• _Things to do_:
1 > According to the passage on the costs appeal, how did the Court of Appeal say the definition of "win" in the CFA read?
2 > Count how many lines of the listing contain the word "cell", and reply with that number only.

• _Passage shown_:
┌──

The claimant appealed to the County Court Judge who overturned the previous decision on the basis that the Costs Judge had focused on who was paying, which was not the right approach. The County Court highlighted that the definition of “win” in the CFA was when the claim was decided in the claimant’s favour whether by payment of damages or in any other way that benefit was derived from pursuing the claim. The Judge concluded that, as the claimant had derived benefit from pursuing the claim (she had received compensation), she had secured a “win” within the meaning of the CFA. It was not a question of who paid, the definition of “win” was much more widely drafted than that. The claimant was liable for her costs under the CFA, and so was entitled to recover them.
The second defendant appealed but the Court of Appeal upheld the County Court decision. The appeal was dismissed.
The Court of Appeal considered that it was not realistic to say that claimant had not won her case. She had secured an agreement by way of a consent order for payment of damages, and the order was an agreement to pay damages for the purposes of the CFA. Whilst these were the costs of the claim against the first defendant (and so the costs relating exclusively to the pursuit of the second defendant were not recoverable), the Court highlighted that the definition of “win” did not read “an agreement by the first defendant to pay you damages” it read “an agreement to pay you damages.” It did not matter who paid. To focus on who the paying party was would cause problems in a variety of cases, including Part 20 claims, and claims where payment was made by a subsidiary or parent company and was not a realistic approach.

└──

• _Data to use_:
┌──

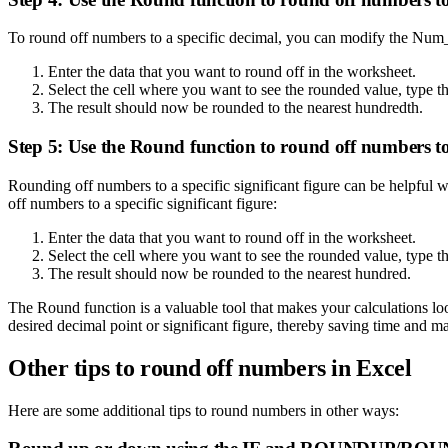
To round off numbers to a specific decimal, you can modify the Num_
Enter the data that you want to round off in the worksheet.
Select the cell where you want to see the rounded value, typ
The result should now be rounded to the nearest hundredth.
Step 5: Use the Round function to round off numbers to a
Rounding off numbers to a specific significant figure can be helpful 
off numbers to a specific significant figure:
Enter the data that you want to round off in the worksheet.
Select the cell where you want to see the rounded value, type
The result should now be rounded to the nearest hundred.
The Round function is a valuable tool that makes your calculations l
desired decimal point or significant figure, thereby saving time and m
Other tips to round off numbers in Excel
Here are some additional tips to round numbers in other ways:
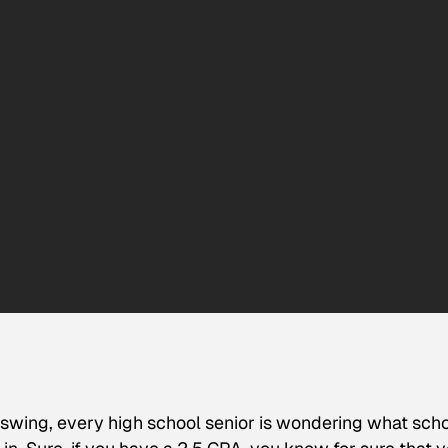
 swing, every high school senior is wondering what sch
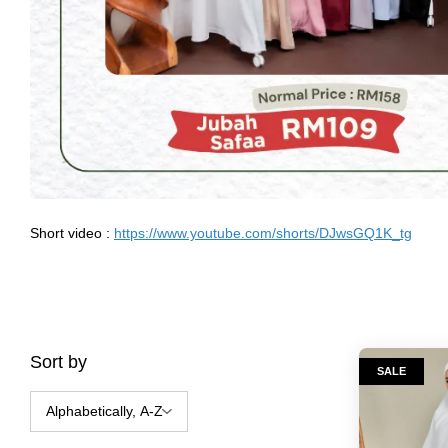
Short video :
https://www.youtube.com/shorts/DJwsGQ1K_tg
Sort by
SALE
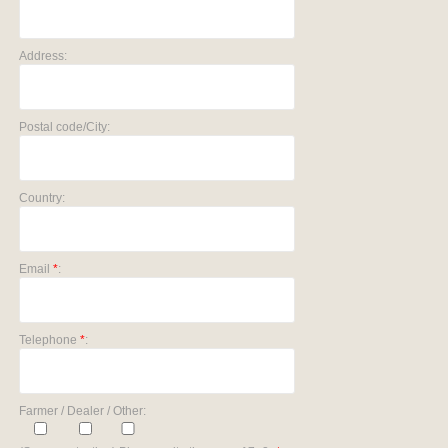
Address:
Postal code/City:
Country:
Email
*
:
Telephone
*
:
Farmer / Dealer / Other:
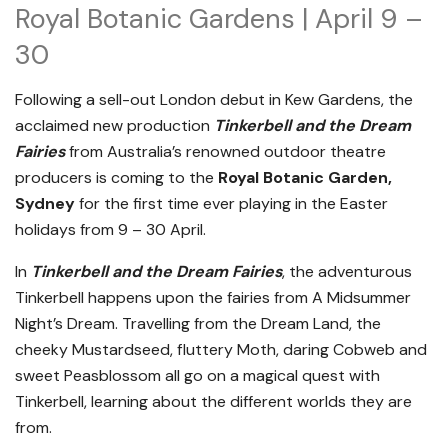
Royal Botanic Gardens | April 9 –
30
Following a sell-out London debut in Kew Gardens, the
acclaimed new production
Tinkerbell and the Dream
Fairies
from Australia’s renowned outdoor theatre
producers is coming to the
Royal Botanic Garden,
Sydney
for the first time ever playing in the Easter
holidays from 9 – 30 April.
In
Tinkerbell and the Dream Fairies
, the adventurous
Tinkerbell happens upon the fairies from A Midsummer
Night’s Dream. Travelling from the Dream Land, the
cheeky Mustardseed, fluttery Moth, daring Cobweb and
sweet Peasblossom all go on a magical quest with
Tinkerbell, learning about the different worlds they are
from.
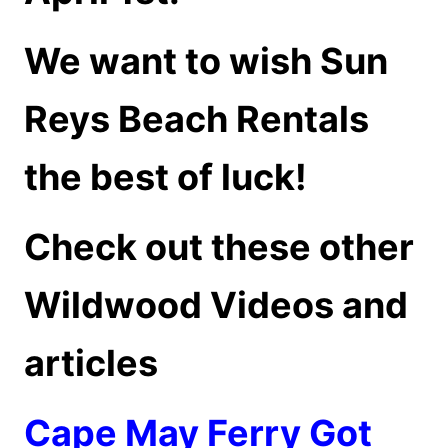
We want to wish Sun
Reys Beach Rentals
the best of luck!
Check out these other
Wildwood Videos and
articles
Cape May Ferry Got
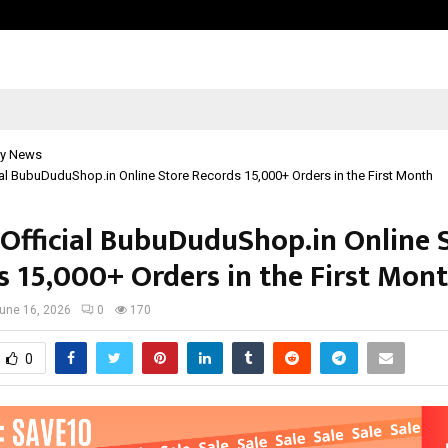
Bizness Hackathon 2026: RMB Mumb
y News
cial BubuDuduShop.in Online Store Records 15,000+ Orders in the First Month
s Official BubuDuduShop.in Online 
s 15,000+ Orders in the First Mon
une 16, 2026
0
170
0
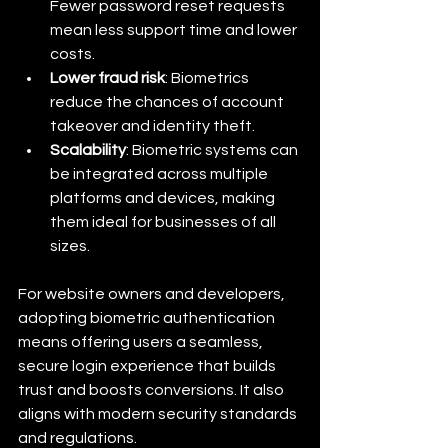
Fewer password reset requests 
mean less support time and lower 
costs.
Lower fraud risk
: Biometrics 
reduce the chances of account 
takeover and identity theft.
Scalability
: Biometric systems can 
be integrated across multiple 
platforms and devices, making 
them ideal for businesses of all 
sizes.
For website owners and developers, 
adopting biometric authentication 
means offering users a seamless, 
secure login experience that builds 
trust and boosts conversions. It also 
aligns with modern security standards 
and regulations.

└──

• _Responses to the exercise_:
1 > It read "an agreement to pay you damages."

2 > 2